O ministro Alexandre de Moraes, do STF, determinou nesta terça-feira (25) o início do cumprimento da pena de 27 anos e três meses de prisão imposta ao ex-presidente Jair Bolsonaro. A decisão ocorreu após a defesa não apresentar embargos de declaração, levando ao trânsito em julgado da condenação por crimes como organização criminosa e golpe de Estado.
O ex-presidente Jair Bolsonaro começará a cumprir os 27 anos e três meses de prisão a que foi condenado pelo STF (Supremo Tribunal Federal). Nesta terça-feira (25), o ministro Alexandre de Moraes determinou o início da execução penal, que será cumprida na Superintendência da Polícia Federal no Distrito Federal. A decisão ocorreu após a defesa de Bolsonaro optar por não apresentar embargos de declaração – último recurso possível –, esgotando-se assim as alternativas jurídicas para adiar o cumprimento da pena.

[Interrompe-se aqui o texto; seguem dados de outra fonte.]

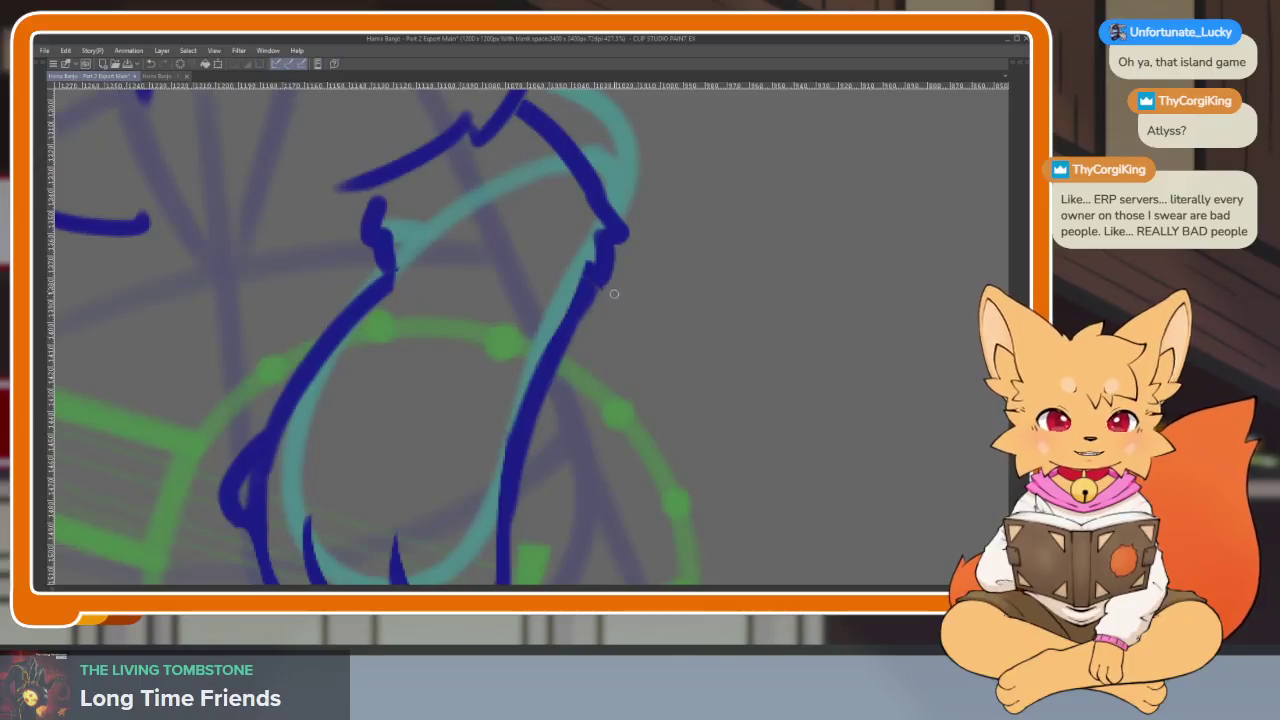
scroll(614, 293, down, 3)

Com o prazo vencido na segunda-feira (24), Moraes solicitou a declaração de trânsito em julgado da ação penal, o que permite o início imediato da fase de execução. Bolsonaro foi condenado a 27 anos e três meses de detenção, em regime inicial fechado, por crimes como organização criminosa armada, golpe de Estado e tentativa de abolição violenta do Estado Democrático de Direito.

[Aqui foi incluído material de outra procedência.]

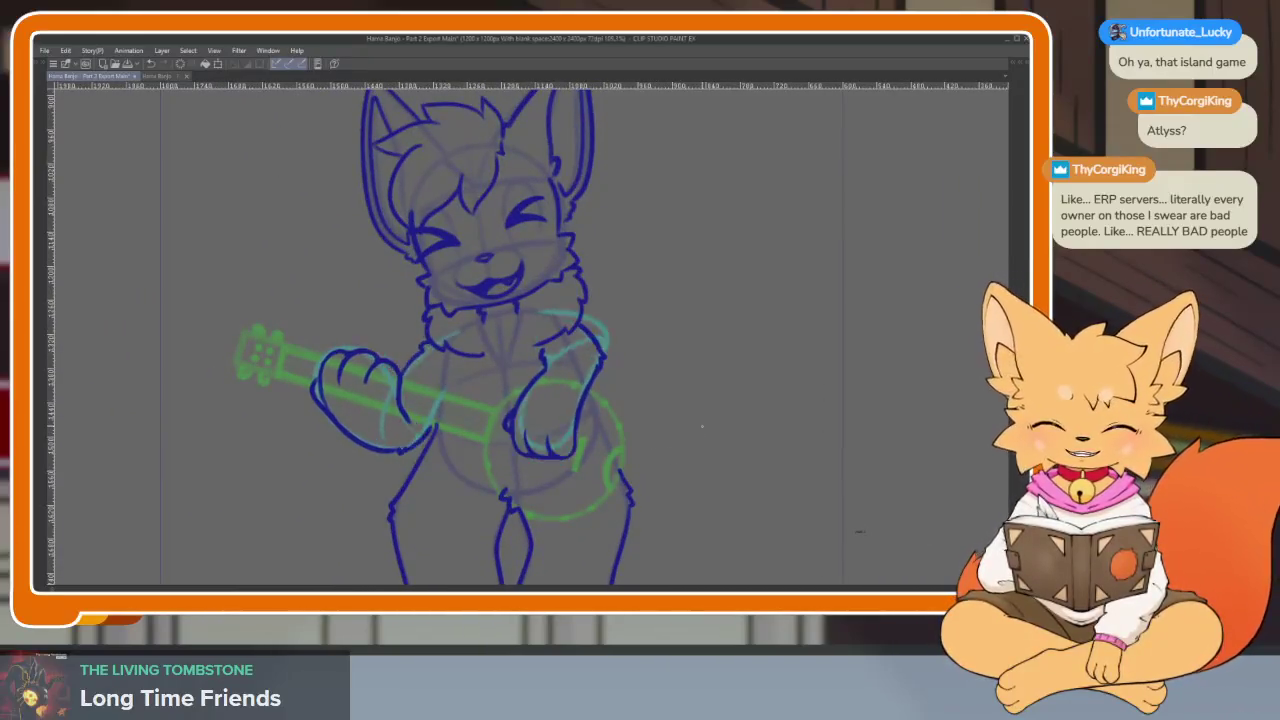
scroll(669, 451, up, 1)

A defesa do ex-presidente ainda tentará transferi-lo para o regime domiciliar, alegando idade avançada – Bolsonaro tem 70 anos – e condições de saúde precárias. No entanto, a decisão de Moraes considera a gravidade dos crimes e o histórico de descumprimento de medidas cautelares.
No último sábado (22), Bolsonaro tentou romper a tornozeleira eletrônica que usava, com um ferro de solda, fato que foi interpretado pelo STF como tentativa de fuga e violação das regras do monitoramento. No mesmo dia, o ministro decretou sua prisão preventiva, revogando o regime domiciliar que vigorava desde agosto.
Relembre o caso
Bolsonaro foi condenado por liderar uma organização criminosa que atuou para desestabilizar as instituições democráticas após as eleições de 2022. Segundo a acusação, o ex-presidente e aliados articularam ataques ao sistema eleitoral, incitaram intervenção militar e utilizaram órgãos públicos como a PRF e a Abin para dificultar a realização das eleições e disseminar notícias falsas.
Entre as evidências citadas no processo estão a elaboração de uma “minuta golpista”, o financiamento de acampamentos antidemocráticos e a criação do plano “Punhal Verde-Amarelo”, que previa assassinatos de autoridades. A condenação abrange cinco crimes: organização criminosa armada, golpe de Estado, tentativa de abolição do Estado Democrático de Direito, dano qualificado ao patrimônio público e deterioração de patrimônio tombado.
Agora, com o trânsito em julgado confirmado, Bolsonaro permanecerá sob custódia da Polícia Federal, aguardando eventual pedido de progressão de regime ou mudança para prisão domiciliar, que dependerá de nova análise do STF.